Outside the window she could see the apple tree where Dennis had built the platform for them to sit and they had draped the surrounding branches with old curtains. Sylvia and Fran – such nice girls. Maybe they’d get Bonnie involved in something if Irene wasn’t around. The more she thought about it, the more Irene felt that the Greek tour might be the answer to her present delicate situation.

‘I’m home, Mum,’ Bonnie called. ‘Sorry to be so late . . .’ Her voice faded away as she popped her head around the living room door.

‘Mum! Mum? I’m home, where are you?’

The house was incredibly still. The red light flashing on the CD player indicated that Irene had been listening to music and the frame that held her tapestry was pulled close to her chair.
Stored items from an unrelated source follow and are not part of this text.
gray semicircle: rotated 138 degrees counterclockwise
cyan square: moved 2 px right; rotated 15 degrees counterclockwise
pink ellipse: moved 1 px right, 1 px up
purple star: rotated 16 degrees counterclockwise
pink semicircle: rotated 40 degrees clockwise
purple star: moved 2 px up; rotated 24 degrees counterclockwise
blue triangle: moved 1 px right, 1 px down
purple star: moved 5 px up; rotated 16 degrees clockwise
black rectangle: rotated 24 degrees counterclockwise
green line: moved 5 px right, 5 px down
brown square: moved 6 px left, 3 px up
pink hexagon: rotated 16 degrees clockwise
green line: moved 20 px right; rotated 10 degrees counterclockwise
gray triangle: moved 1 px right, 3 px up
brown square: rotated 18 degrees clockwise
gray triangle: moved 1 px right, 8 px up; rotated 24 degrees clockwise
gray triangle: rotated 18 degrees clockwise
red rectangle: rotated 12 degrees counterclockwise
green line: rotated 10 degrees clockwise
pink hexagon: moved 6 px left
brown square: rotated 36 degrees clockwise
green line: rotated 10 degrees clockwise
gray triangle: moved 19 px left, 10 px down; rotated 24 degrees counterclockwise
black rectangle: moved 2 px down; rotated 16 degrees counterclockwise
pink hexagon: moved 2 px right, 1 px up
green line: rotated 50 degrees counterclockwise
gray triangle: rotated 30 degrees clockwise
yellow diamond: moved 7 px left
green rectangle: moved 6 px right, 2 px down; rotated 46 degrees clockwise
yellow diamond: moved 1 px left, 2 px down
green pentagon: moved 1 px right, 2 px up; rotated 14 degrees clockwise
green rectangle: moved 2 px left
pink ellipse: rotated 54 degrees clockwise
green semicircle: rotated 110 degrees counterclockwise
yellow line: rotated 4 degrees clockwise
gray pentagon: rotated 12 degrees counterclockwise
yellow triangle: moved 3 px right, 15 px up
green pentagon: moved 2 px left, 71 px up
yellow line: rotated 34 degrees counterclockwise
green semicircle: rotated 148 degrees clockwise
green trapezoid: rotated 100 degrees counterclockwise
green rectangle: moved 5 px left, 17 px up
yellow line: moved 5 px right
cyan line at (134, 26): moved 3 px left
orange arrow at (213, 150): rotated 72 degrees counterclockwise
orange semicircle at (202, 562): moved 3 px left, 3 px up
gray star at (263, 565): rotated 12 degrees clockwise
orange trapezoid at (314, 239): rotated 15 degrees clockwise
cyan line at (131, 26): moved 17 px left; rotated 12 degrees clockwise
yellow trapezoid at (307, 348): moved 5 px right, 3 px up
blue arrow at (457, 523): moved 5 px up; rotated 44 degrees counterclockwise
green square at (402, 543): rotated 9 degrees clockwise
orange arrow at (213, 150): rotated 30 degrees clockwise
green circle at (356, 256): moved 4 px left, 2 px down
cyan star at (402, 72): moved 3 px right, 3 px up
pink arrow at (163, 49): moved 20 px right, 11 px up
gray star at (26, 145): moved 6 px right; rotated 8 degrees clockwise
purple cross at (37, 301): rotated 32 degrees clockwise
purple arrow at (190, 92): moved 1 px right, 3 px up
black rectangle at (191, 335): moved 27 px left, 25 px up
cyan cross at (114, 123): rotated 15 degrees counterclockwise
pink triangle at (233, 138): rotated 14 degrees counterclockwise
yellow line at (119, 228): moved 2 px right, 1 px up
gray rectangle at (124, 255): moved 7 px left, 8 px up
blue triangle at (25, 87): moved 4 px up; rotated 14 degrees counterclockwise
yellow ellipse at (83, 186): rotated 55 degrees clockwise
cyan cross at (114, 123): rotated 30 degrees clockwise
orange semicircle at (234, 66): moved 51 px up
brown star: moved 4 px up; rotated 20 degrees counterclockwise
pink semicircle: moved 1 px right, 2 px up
Bonnie felt the anxiety grip her as she ran through the dining room to the kitchen, and then up the stairs. She paused outside her mother’s bedroom door, wondering if she might be asleep, and then tapped gently. There was no sound. Bonnie opened the door slightly to find the room empty, the bed smooth and unruffled. She called out again, but as she ran back down the stairs, past the window on the half-landing, she noticed movement in the garden. Irene was picking her way over the stepping stones through the rose bed to the herb patch at the rear. Bonnie sighed with relief. Of course she was fine, just look at her now. Thank goodness she hadn’t rushed out there in a panic calling her – that wouldn’t have gone down at all well. She went on down the stairs and into the kitchen to switch on the kettle.

‘So, how was your lunch?’ Irene asked, putting some parsley and a few sprigs of rosemary on the kitchen table.

‘Wonderful,’ Bonnie said, not turning around, concentrating on pouring tea. ‘It was great to see them again, hard to believe it’s been so long. I thought it might be awkward at first but after the first glass of wine we were well away, just like old times.’

Irene nodded, reaching out for the cup Bonnie handed her. ‘Good, that’s splendid. You must have enjoyed it, you’ve been gone for ages.’

‘Yes, I’m sorry, but after lunch we went to the kiosk,’ Bonnie said, sitting across from her mother. ‘You know, the grotty little place at the boatshed we used to go to for hot chips when we were kids. It hasn’t changed much. Now that the boatshed’s not used any longer I don’t suppose it’ll be able to keep going. But we had a lovely walk along the beach. Sorry I was gone so long. Were you all right?’

Irene gave herself a mental kick for referring to the length of Bonnie’s absence. ‘I was fine, Bonnie dear,’ she said, reaching across the table to pat her daughter’s hand. ‘Absolutely fine. You must stop fussing about me. I’m used to living alone and not seeing people for ages.’

Bonnie looked down into her tea and nodded. ‘Of course; yes, of course. Well, I thought I’d make us some pasta for tonight . . .’

‘No need,’ Irene said. ‘I’ve made some leek and potato soup, I was just out in the garden getting some parsley to pop in it. I’m in charge tonight, Bonnie. Go and put your feet up and watch the news.’